Shaun Williams (Folklore and Ethnomusicology) was selected as a recipient of a 12-month research fellowship through the U.S. Department of Education Fulbright-Hays Doctoral Dissertation Research Abroad (DDRA) Fellowship Program. The grant will begin in March 2018 and will fund continued research for his dissertation entitled "Rock ‘n’ Rrom: Musical Cosmopolitanism and Romani Activism in Post-Communist Romania."
Boryana Borisova (SPEA) has been awarded a Critical Language Scholarship to support her study of Russian in Russia, Georgia, or Kyrgyzstan in the upcoming summer.
Megan Burnham (REEI, RSW) received a Mellon Grant to attend the Baltic Defense College's Annual Conference on russia entitle "Russia in 2018: Challenges and Responses?" in Tartu, Estonia on March 8th and 9th. She was also accepted as an Emerging Scholar for the Milton Wolf Seminar on Media and Diplomacy, organized annually in Vienna by the Annenberg School for Communication at the University of Pennsylvania, the Diplomatic Academy of Austria, and the American-Austrian Foundation. She presented on Russian information operations in the Baltics. She received a Boren Fellowship to study Russian in Estonia for the 2018-2019 academic year.
Nicole Hash (REEI) received a Mellon Grant to attend the Baltic Defense College's Annual Conference on russia entitle "Russia in 2018: Challenges and Responses?" in Tartu, Estonia on March 8th and 9th.
Nicholas Jackson (REEI) has been awarded Title VIII funding to support his study of Bosnian in Sarajevo in the upcoming summer.

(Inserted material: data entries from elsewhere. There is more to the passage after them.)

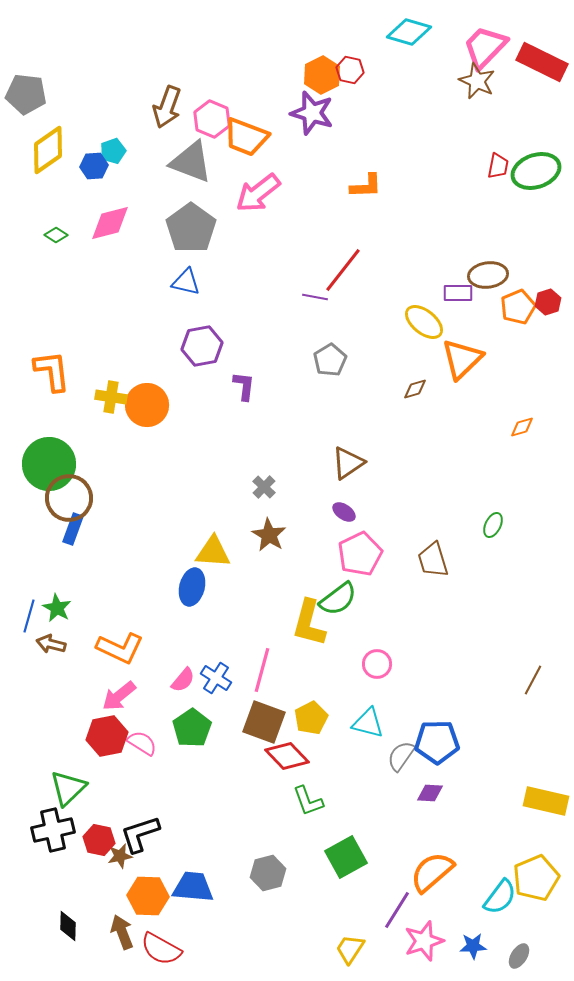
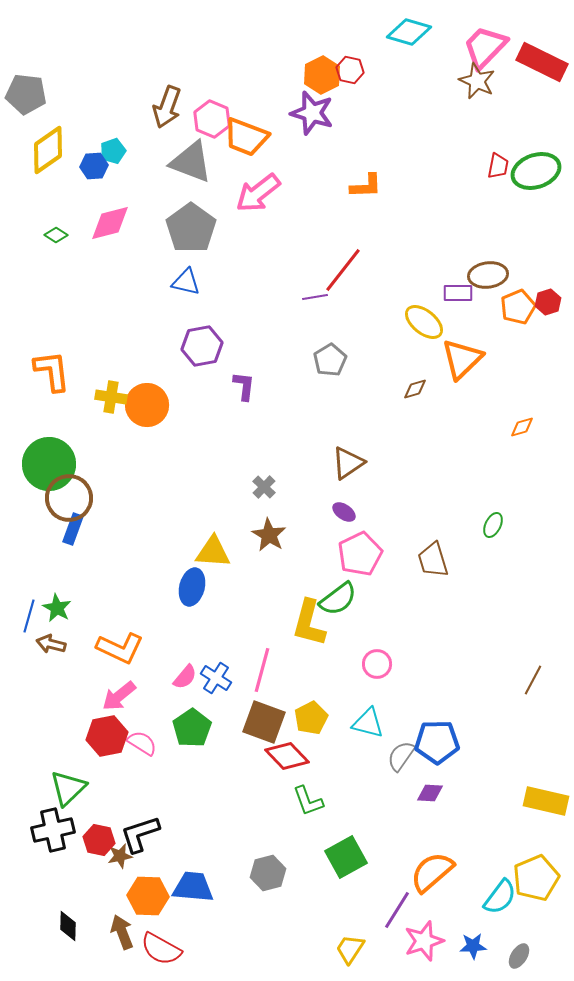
purple line at (315, 297): rotated 20 degrees counterclockwise
pink semicircle at (183, 680): moved 2 px right, 3 px up
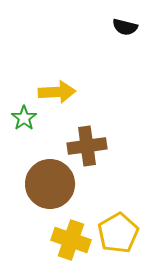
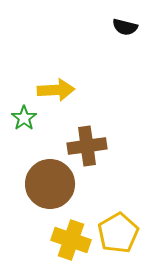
yellow arrow: moved 1 px left, 2 px up
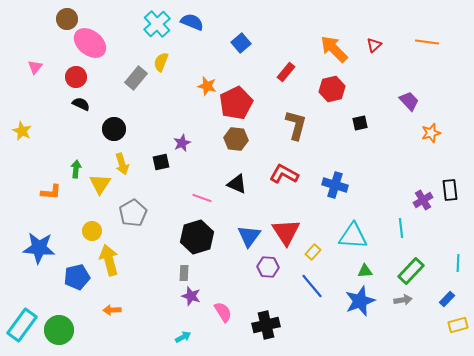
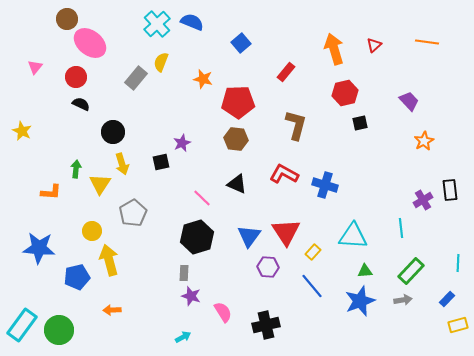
orange arrow at (334, 49): rotated 28 degrees clockwise
orange star at (207, 86): moved 4 px left, 7 px up
red hexagon at (332, 89): moved 13 px right, 4 px down
red pentagon at (236, 103): moved 2 px right, 1 px up; rotated 24 degrees clockwise
black circle at (114, 129): moved 1 px left, 3 px down
orange star at (431, 133): moved 7 px left, 8 px down; rotated 12 degrees counterclockwise
blue cross at (335, 185): moved 10 px left
pink line at (202, 198): rotated 24 degrees clockwise
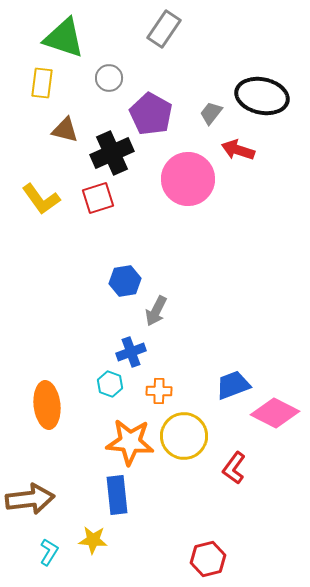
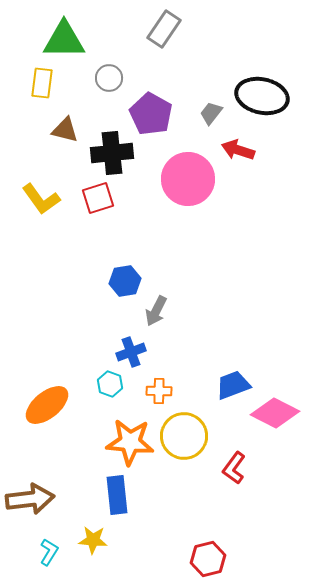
green triangle: moved 2 px down; rotated 18 degrees counterclockwise
black cross: rotated 18 degrees clockwise
orange ellipse: rotated 57 degrees clockwise
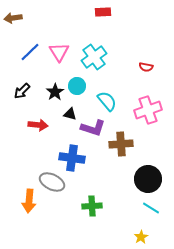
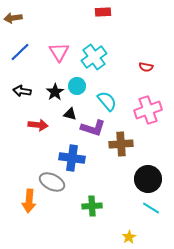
blue line: moved 10 px left
black arrow: rotated 54 degrees clockwise
yellow star: moved 12 px left
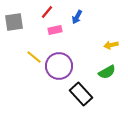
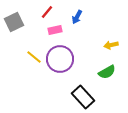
gray square: rotated 18 degrees counterclockwise
purple circle: moved 1 px right, 7 px up
black rectangle: moved 2 px right, 3 px down
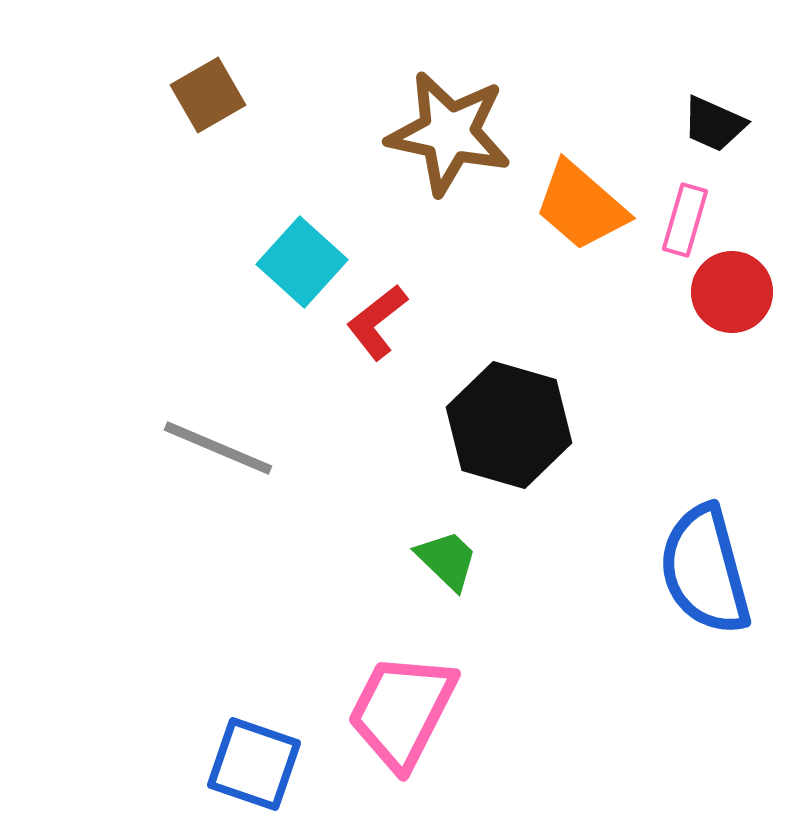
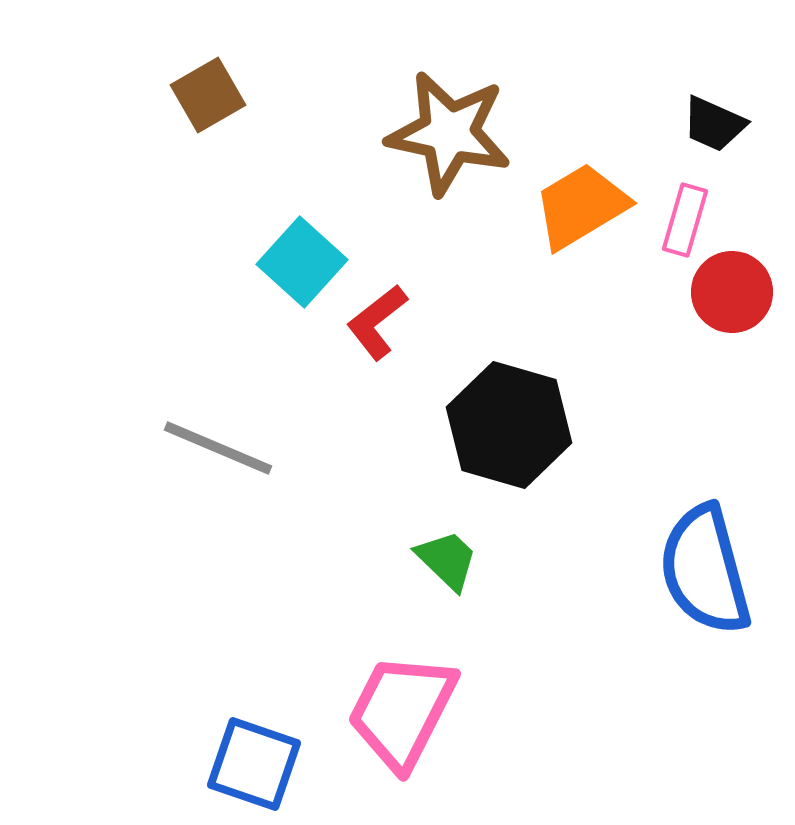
orange trapezoid: rotated 108 degrees clockwise
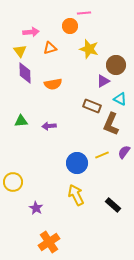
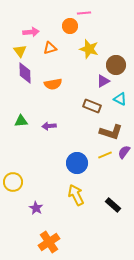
brown L-shape: moved 8 px down; rotated 95 degrees counterclockwise
yellow line: moved 3 px right
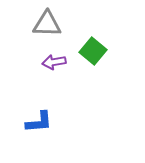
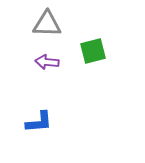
green square: rotated 36 degrees clockwise
purple arrow: moved 7 px left; rotated 15 degrees clockwise
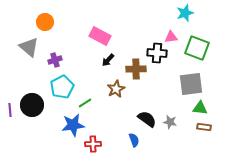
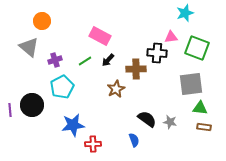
orange circle: moved 3 px left, 1 px up
green line: moved 42 px up
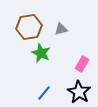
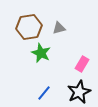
gray triangle: moved 2 px left, 1 px up
black star: rotated 15 degrees clockwise
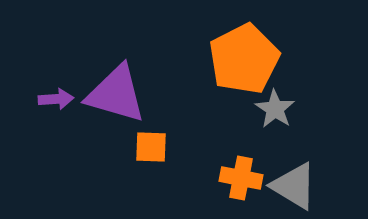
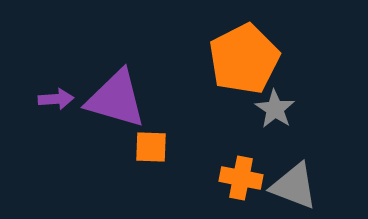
purple triangle: moved 5 px down
gray triangle: rotated 10 degrees counterclockwise
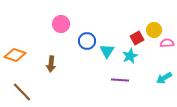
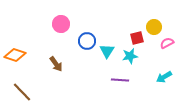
yellow circle: moved 3 px up
red square: rotated 16 degrees clockwise
pink semicircle: rotated 24 degrees counterclockwise
cyan star: rotated 14 degrees clockwise
brown arrow: moved 5 px right; rotated 42 degrees counterclockwise
cyan arrow: moved 1 px up
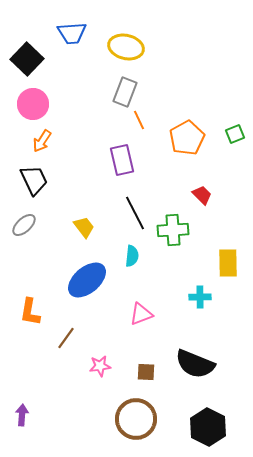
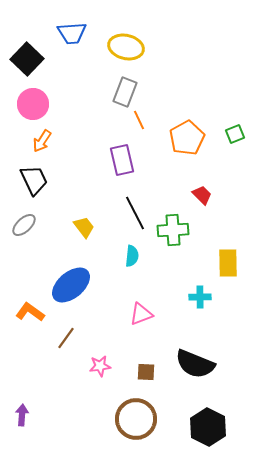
blue ellipse: moved 16 px left, 5 px down
orange L-shape: rotated 116 degrees clockwise
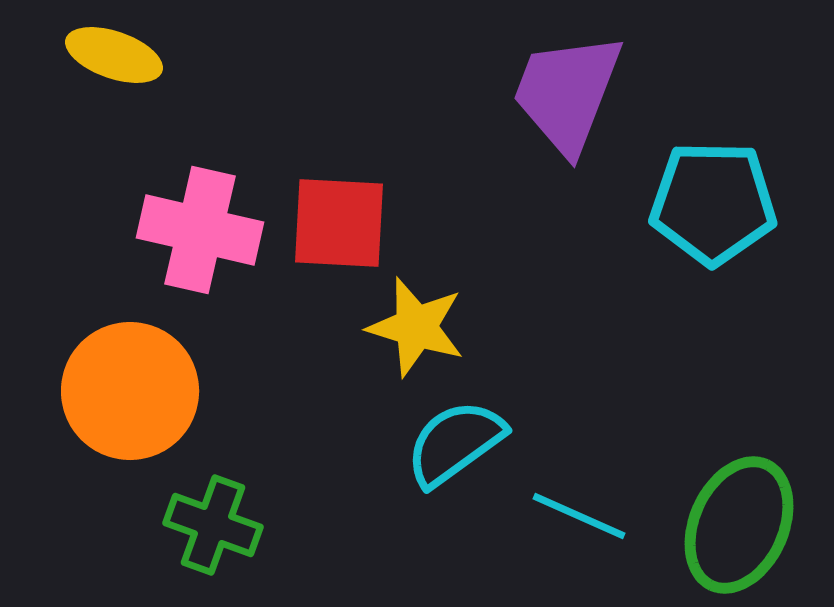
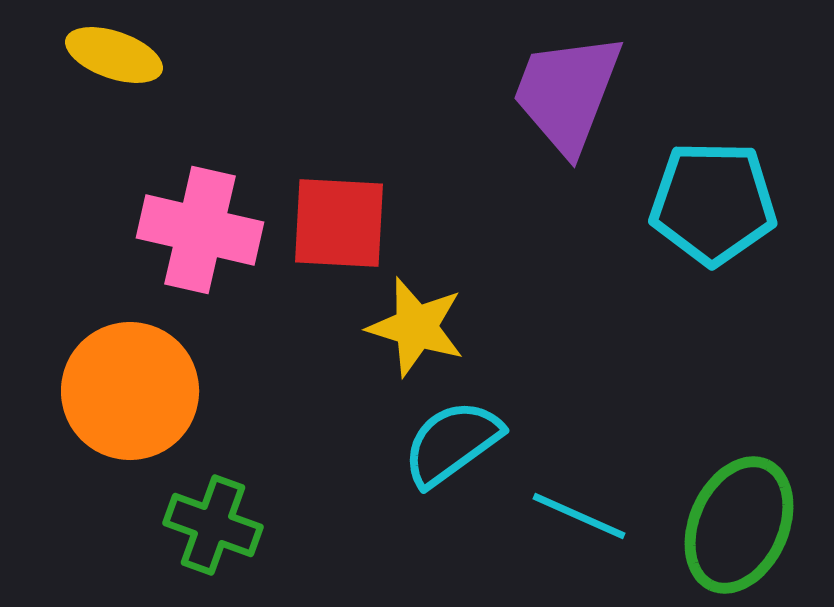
cyan semicircle: moved 3 px left
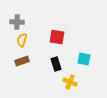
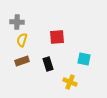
red square: rotated 14 degrees counterclockwise
black rectangle: moved 8 px left
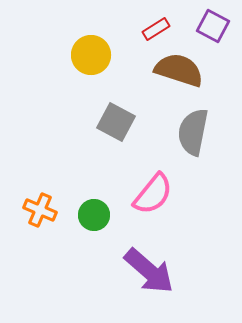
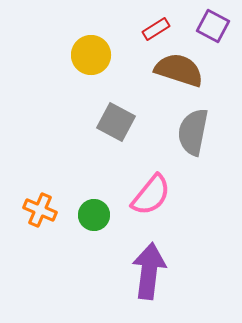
pink semicircle: moved 2 px left, 1 px down
purple arrow: rotated 124 degrees counterclockwise
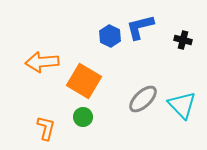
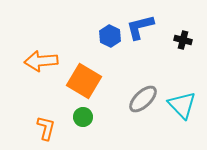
orange arrow: moved 1 px left, 1 px up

Szabolcs Laszlo (History) presented his paper “’The Propaganda of Truth’: Cold War Refugee Camps in Hungarian Communist Propaganda (1960s-70s)” in March at the 2018 Midwest Slavic Conference in Columbus, Ohio. In May, he will participate in the workshop entitled “Spatialising Culture: Methods and Approaches to Studying Space,” organized by the International Graduate Centre for the Study of Culture of the University of Giessen, Germany. He has additioanlly received an REEI Mellon Endowment Student Grant-in-Aid of Research to support his travel to Budapest, Hungary, where he will conduct research in the Historical Archives of the Hungarian State Security between December 2017 and January 2018, focusing on cultural and scientific relations between the U.S. and communist Hungary during the Cold War.
Mark Tyson (REEI) is the recipient of a Boren Fellowship to study Chechen in Tbilisi, Georgia during the 2018-2019 academic year.